* [What needs to be done]:
Leave the pictures out and write out the rest of the listing word for word.

*** Begin section ***

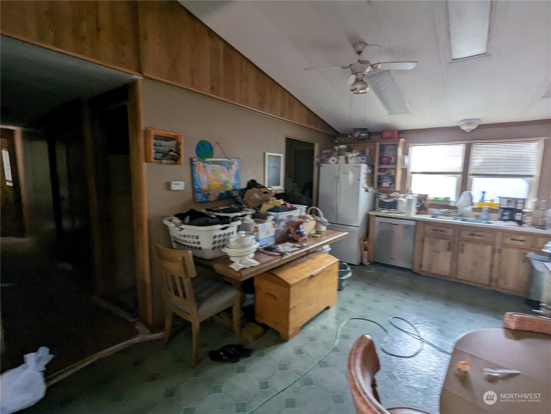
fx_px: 255
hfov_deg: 94.5
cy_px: 207
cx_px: 276
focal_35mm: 16
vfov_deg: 78.1
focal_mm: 2.35
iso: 127
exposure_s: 1/40
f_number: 2.2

*** End section ***

* [Answer to the problem]:
fx_px: 255
hfov_deg: 94.5
cy_px: 207
cx_px: 276
focal_35mm: 16
vfov_deg: 78.1
focal_mm: 2.35
iso: 127
exposure_s: 1/40
f_number: 2.2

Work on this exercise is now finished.